Fine by me. Maybe use
square_f
on CPU code too. I don't know about how wellpow
is optimized theses days.@blender-bot build
I'm seeing more than a 100x (!) speedup compared to CPU on high resolutions and high kernel sizes in particular. I've gone from having to process individual frames from the command line, maxing out a 24-core CPU for minutes at a time, to working interactively. Wild.

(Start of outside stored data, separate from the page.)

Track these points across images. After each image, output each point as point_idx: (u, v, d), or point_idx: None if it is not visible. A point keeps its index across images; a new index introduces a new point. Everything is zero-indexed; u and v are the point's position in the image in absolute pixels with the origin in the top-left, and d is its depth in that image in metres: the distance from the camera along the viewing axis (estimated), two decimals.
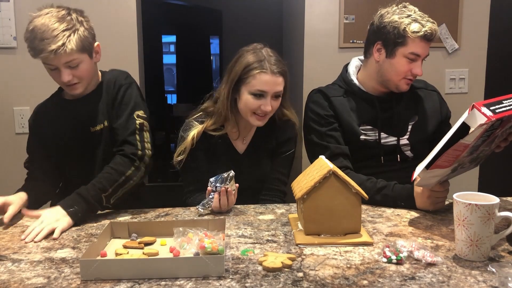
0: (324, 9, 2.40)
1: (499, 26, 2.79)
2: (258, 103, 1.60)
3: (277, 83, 1.60)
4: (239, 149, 1.75)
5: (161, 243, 1.23)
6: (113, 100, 1.61)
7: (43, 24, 1.45)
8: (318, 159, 1.36)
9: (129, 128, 1.56)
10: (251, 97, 1.60)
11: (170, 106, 5.74)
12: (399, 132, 1.73)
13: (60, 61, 1.47)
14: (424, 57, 1.67)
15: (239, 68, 1.61)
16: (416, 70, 1.64)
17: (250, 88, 1.59)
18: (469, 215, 1.06)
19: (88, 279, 1.01)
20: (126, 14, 2.30)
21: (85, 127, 1.62)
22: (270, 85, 1.59)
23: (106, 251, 1.17)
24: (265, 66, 1.58)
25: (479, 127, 1.11)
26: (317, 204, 1.22)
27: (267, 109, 1.60)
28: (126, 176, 1.49)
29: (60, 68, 1.50)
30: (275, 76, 1.59)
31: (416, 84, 1.80)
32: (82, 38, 1.49)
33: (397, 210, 1.49)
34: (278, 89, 1.61)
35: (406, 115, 1.75)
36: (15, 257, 1.15)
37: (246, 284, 0.98)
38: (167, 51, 6.78)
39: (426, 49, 1.64)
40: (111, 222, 1.29)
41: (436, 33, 1.62)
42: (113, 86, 1.62)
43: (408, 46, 1.61)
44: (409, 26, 1.60)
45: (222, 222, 1.28)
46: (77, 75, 1.53)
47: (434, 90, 1.85)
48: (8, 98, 2.29)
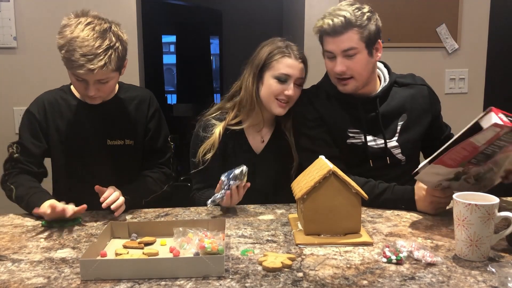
0: (324, 9, 2.38)
1: (499, 26, 2.80)
2: (281, 87, 1.63)
3: (299, 68, 1.65)
4: (256, 149, 1.75)
5: (161, 243, 1.23)
6: (146, 121, 1.68)
7: (85, 38, 1.39)
8: (318, 159, 1.36)
9: (166, 152, 1.72)
10: (274, 82, 1.63)
11: (170, 106, 5.74)
12: (387, 134, 1.64)
13: (94, 78, 1.44)
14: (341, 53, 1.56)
15: (262, 55, 1.65)
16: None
17: (274, 72, 1.63)
18: (469, 215, 1.06)
19: (88, 279, 1.01)
20: (126, 14, 2.30)
21: (102, 138, 1.62)
22: (293, 69, 1.63)
23: (106, 251, 1.17)
24: (289, 51, 1.64)
25: (492, 129, 1.10)
26: (317, 204, 1.22)
27: (290, 93, 1.62)
28: (162, 191, 1.67)
29: (89, 83, 1.46)
30: (298, 61, 1.65)
31: (403, 79, 1.69)
32: (119, 57, 1.46)
33: (397, 210, 1.49)
34: (301, 75, 1.66)
35: (394, 114, 1.65)
36: (15, 257, 1.15)
37: (246, 284, 0.98)
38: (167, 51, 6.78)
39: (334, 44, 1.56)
40: (111, 222, 1.29)
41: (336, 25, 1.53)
42: (146, 107, 1.68)
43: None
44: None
45: (222, 222, 1.28)
46: (103, 90, 1.51)
47: (423, 84, 1.72)
48: (8, 98, 2.29)
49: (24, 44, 2.28)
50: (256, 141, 1.75)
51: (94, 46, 1.39)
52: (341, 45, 1.54)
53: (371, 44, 1.57)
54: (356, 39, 1.53)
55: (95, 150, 1.62)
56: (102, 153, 1.62)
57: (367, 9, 1.58)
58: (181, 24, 5.77)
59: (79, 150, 1.61)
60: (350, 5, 1.57)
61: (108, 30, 1.44)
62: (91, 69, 1.39)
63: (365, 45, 1.55)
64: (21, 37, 2.28)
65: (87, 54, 1.38)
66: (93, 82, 1.46)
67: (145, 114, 1.67)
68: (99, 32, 1.41)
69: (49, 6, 2.27)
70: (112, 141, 1.62)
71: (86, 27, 1.41)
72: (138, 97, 1.69)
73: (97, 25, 1.43)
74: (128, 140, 1.64)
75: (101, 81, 1.47)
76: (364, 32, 1.54)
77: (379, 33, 1.60)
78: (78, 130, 1.61)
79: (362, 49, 1.55)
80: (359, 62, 1.55)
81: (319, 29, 1.58)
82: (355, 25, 1.52)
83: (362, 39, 1.54)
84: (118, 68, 1.49)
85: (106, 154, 1.62)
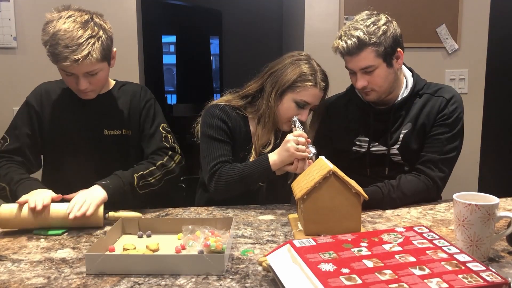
0: (324, 9, 2.41)
1: (499, 26, 2.80)
2: (297, 112, 1.63)
3: (320, 97, 1.66)
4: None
5: (178, 237, 1.26)
6: (139, 112, 1.65)
7: (67, 30, 1.41)
8: (318, 159, 1.36)
9: (156, 137, 1.64)
10: (293, 105, 1.62)
11: (170, 106, 5.74)
12: (390, 142, 1.65)
13: (81, 70, 1.44)
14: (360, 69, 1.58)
15: (292, 75, 1.61)
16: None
17: (296, 96, 1.61)
18: (469, 215, 1.06)
19: (93, 273, 1.03)
20: (126, 14, 2.30)
21: (100, 128, 1.62)
22: (315, 98, 1.64)
23: (115, 246, 1.19)
24: (317, 80, 1.62)
25: None
26: (317, 204, 1.22)
27: (303, 119, 1.64)
28: (160, 163, 1.58)
29: (79, 76, 1.47)
30: (321, 92, 1.64)
31: (424, 90, 1.66)
32: (104, 46, 1.46)
33: (397, 211, 1.50)
34: (317, 103, 1.67)
35: (401, 123, 1.65)
36: (15, 257, 1.15)
37: (246, 284, 0.98)
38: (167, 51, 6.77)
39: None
40: (122, 218, 1.31)
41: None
42: (138, 98, 1.66)
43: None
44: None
45: (230, 221, 1.28)
46: (93, 83, 1.51)
47: (442, 96, 1.63)
48: (8, 98, 2.29)
49: (24, 44, 2.29)
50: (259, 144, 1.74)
51: (75, 37, 1.41)
52: (358, 64, 1.56)
53: (389, 57, 1.57)
54: (372, 57, 1.54)
55: (93, 140, 1.61)
56: (99, 143, 1.62)
57: (383, 21, 1.56)
58: (181, 24, 5.76)
59: (74, 140, 1.61)
60: (366, 19, 1.56)
61: (90, 21, 1.46)
62: (75, 60, 1.40)
63: (383, 59, 1.55)
64: (21, 37, 2.28)
65: (70, 46, 1.40)
66: (82, 75, 1.47)
67: (139, 103, 1.67)
68: (80, 23, 1.43)
69: (49, 6, 2.25)
70: (109, 131, 1.62)
71: (67, 20, 1.43)
72: (132, 89, 1.69)
73: (78, 16, 1.45)
74: (125, 129, 1.64)
75: (90, 73, 1.47)
76: (380, 49, 1.53)
77: (398, 42, 1.58)
78: (74, 120, 1.61)
79: (380, 63, 1.55)
80: (378, 76, 1.57)
81: (336, 49, 1.59)
82: (369, 44, 1.52)
83: (378, 56, 1.54)
84: (105, 58, 1.49)
85: (101, 144, 1.62)
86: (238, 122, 1.68)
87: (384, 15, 1.59)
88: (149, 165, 1.57)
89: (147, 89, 1.74)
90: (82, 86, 1.48)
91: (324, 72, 1.66)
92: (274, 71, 1.66)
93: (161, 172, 1.57)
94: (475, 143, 2.55)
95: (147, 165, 1.57)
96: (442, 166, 1.58)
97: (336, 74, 1.84)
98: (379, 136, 1.67)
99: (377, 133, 1.67)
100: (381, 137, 1.67)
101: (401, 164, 1.67)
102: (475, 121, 2.49)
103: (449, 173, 1.61)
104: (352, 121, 1.72)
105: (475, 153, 2.56)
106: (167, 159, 1.61)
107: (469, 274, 0.85)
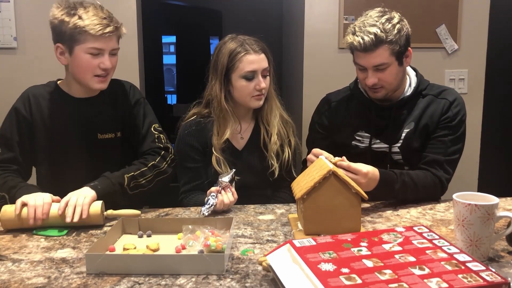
0: (324, 10, 2.41)
1: (499, 27, 2.80)
2: (251, 84, 1.65)
3: (261, 59, 1.67)
4: (238, 146, 1.75)
5: (178, 237, 1.25)
6: (129, 111, 1.66)
7: (94, 13, 1.50)
8: (318, 159, 1.37)
9: (148, 139, 1.65)
10: (243, 81, 1.65)
11: (170, 106, 5.74)
12: (391, 140, 1.67)
13: (109, 46, 1.52)
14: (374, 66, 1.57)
15: (224, 58, 1.66)
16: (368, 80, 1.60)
17: (239, 72, 1.65)
18: (468, 215, 1.06)
19: (93, 273, 1.03)
20: (126, 14, 2.30)
21: (93, 132, 1.61)
22: (256, 64, 1.65)
23: (116, 246, 1.19)
24: (247, 47, 1.65)
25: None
26: (317, 204, 1.22)
27: (262, 86, 1.66)
28: (152, 164, 1.59)
29: (105, 53, 1.52)
30: (258, 54, 1.66)
31: (428, 91, 1.67)
32: (119, 28, 1.56)
33: (397, 210, 1.50)
34: (264, 66, 1.68)
35: (403, 122, 1.66)
36: (15, 257, 1.15)
37: (246, 284, 0.98)
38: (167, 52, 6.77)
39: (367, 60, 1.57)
40: (122, 218, 1.31)
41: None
42: (128, 98, 1.67)
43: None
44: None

The fixed kernel size is a bit of a creative limitation. For example, the paper "Oil Painting Style Rendering Based on Kuwahara Filter" uses generated saliency image segmentation as input to vary the kernel size around areas of interest, which makes a huge difference. The saliency segmentation is a different beast, but feeding the existing Kuwahara node with a depth map, a vertex-painted detail map AOV, or even a custom roto matte or similar could be very powerful.
This might not be practical with the particular implementation being used, and it seems like this is wrapping up anyway. However, I didn't see any discussion of variable kernel size as a feature, so I thought I'd point it out. If it's as easy as flicking a switch, it might be worth looking into.
Just for reference, I simulated the effect here by manually blending between kernel sizes.
@DGruwier To clarify, you just want the radius to be exposed as an input, not the saliency map generation or the other methods in the paper, correct?
I haven't read the full paper yet, but that shouldn't be hard as far as can tell, except maybe for performance implications which we can avoid through specializations. I could make a test patch next week.
@OmarEmaraDev Right, exposing the radius as an input, nothing more.
I only mentioned the paper in reference to the idea of varying the kernel size across the image.